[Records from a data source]
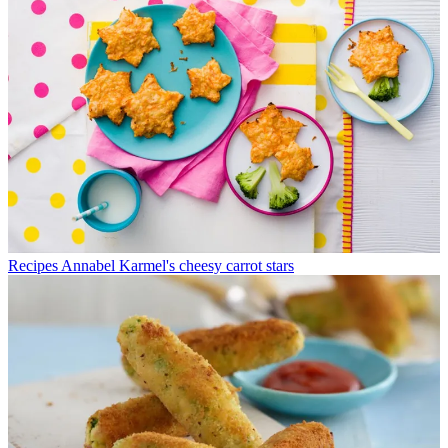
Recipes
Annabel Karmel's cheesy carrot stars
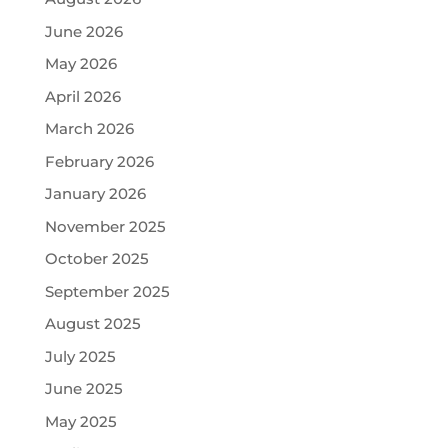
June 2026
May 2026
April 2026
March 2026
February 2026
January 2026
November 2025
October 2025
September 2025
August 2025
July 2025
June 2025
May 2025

Description of the task >>
Would you repeat the lines from the one containing "February 2026" through the end of the data, exactly, with nothing before or after them?

Task solution >>
February 2026
January 2026
November 2025
October 2025
September 2025
August 2025
July 2025
June 2025
May 2025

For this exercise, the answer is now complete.